Per la seconda volta in due anni, i vertici della Chiesa cattolica statunitense hanno espresso pubblicamente il loro dissenso nei confronti del presidente Bill Clinton. Il 13 febbraio scorso, proprio nel momento più acuto della recente crisi irachena, è stata resa pubblica una lettera firmata da tutti i cardinali residenti negli Usa e dal presidente della Conferenza episcopale statunitense (Nccb) in cui si definiva «impossibile da giustificare» un eventuale attacco americano contro Baghdad. Nell’aprile di due anni fa, una lettera firmata dalle stesse personalità aveva criticato il veto posto da Clinton a una legge che avrebbe proibito un particolare tipo di aborto tardivo. L’unica differenza tra i mittenti delle due lettere è che nella seconda manca la firma del cardinale di Chicago, Joseph Bernardin, prematuramente scomparso nel novembre ’96. Entrambe le missive sono state sottoscritte, oltre che dal vescovo Anthony M. Pilla (presidente della Nccb), dai porporati Anthony J. Bevilacqua di Philadelphia, James A. Hickey di Washington, William H. Keeler di Baltimora, Bernard F. Law di Boston, Roger M. Mahony di Los Angeles, Adam J. Maida di Detroit, John J. O’Connor di New York. Nella seconda lettera manca anche la firma del neocardinale di Chicago, Francis E. George. Bisogna ricordare però che il successore di Bernardin ha ricevuto la porpora dopo il 12 febbraio, giorno in cui è datata la missiva.
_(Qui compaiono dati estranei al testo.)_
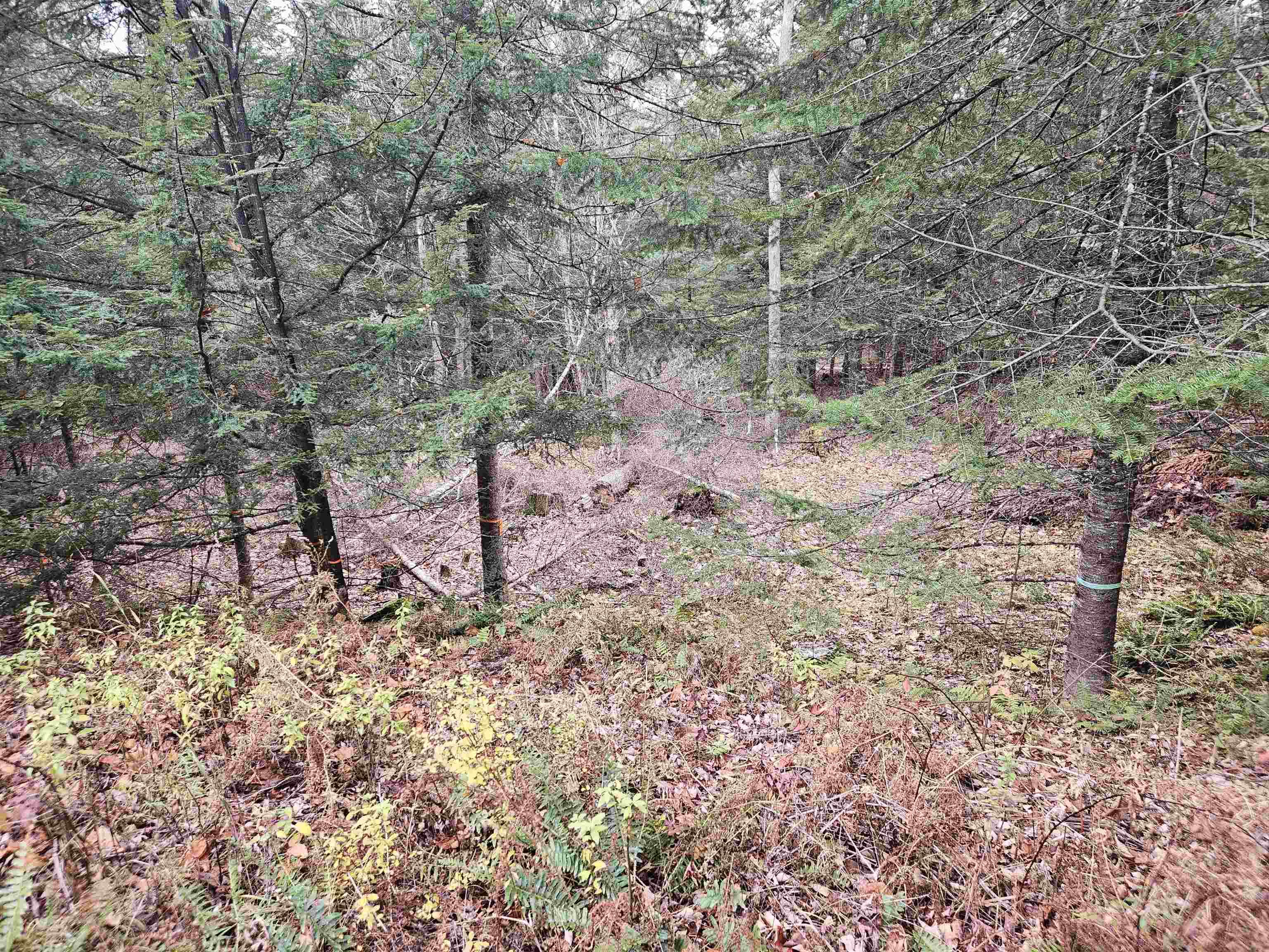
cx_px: 634
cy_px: 476
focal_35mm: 23
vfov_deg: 58.9
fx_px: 843
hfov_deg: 73.9
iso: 100
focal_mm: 5.4
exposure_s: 1/60
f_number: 1.8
È significativo che il primo firmatario della lettera a Clinton sulla questione irachena sia il cardinale Law, e che la carta intestata sia proprio la sua. Nel ’91 l’arcivescovo di Boston, infatti, fu uno dei prelati che si schierò a favore dell’operazione Desert Storm guidata dall’allora presidente George Bush, ma quella volta su mandato Onu, per liberare il Kuwait dall’occupazione di Saddam Hussein.
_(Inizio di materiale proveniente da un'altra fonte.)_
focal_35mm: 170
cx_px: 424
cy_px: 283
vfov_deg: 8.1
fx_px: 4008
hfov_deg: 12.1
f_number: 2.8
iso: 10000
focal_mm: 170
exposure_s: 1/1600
Ma veniamo al testo della lettera. I cardinali statunitensi premettono di essere «soddisfatti del ruolo guida che il governo sta prendendo per cercare di ottenere il rispetto delle soluzioni dell’Onu...». «Poiché riconosciamo il pericolo di questa situazione e il potenziale che esiste per un’azione aggressiva contro altri popoli e Stati da parte dell’Iraq, siamo convinti che la comunità internazionale deve essere infaticabile nel fare tutto quello che può per ottenere l’adesione dell’Iraq». «Da questa prospettiva, tuttavia,» aggiungono i cardinali «noi vediamo con grande preoccupazione la posizione dichiarata dal governo degli Stati Uniti, che indica di essere pronto a usare la forza militare per obbligare l’Iraq al rispetto delle risoluzioni. Secondo il nostro giudizio una simile azione da parte degli Stati Uniti sarebbe difficile, se non impossibile, da giustificare e inoltre metterebbe seriamente a rischio le possibilità di ottenere una pace stabile nella regione». «Noi dunque scriviamo» affermano i porporati rivolgendosi a Clinton «per invitarla a rafforzare le iniziative diplomatiche al posto dell’opzione militare, allargando la partecipazione anche ad altri governi, soprattutto di Stati arabi, nel tentativo congiunto di spingere l’Iraq all’obbedienza su questi temi».
La lettera dei cardinali non è il primo intervento della Chiesa Usa presso la Casa Bianca in occasione della recente crisi. A gennaio, su iniziativa del vescovo ausiliare di Detroit Thomas J. Gumbleton, 54 vescovi statunitensi avevano sottoscritto una petizione rivolta a Bill Clinton affinché togliesse l’embargo all’Iraq. In questo caso nessuno dei cardinali statunitensi aveva dato la sua adesione. La maggior parte dei firmatari apparteneva alla componente più progressista dell’episcopato Usa (e 15 sono vescovi emeriti), ma tra di loro c’era anche l’arcivescovo di Denver, il cappuccino Charles J. Chaput, con sangue pellerossa nelle vene, noto per le sue posizioni conservatrici in dottrina e liturgia.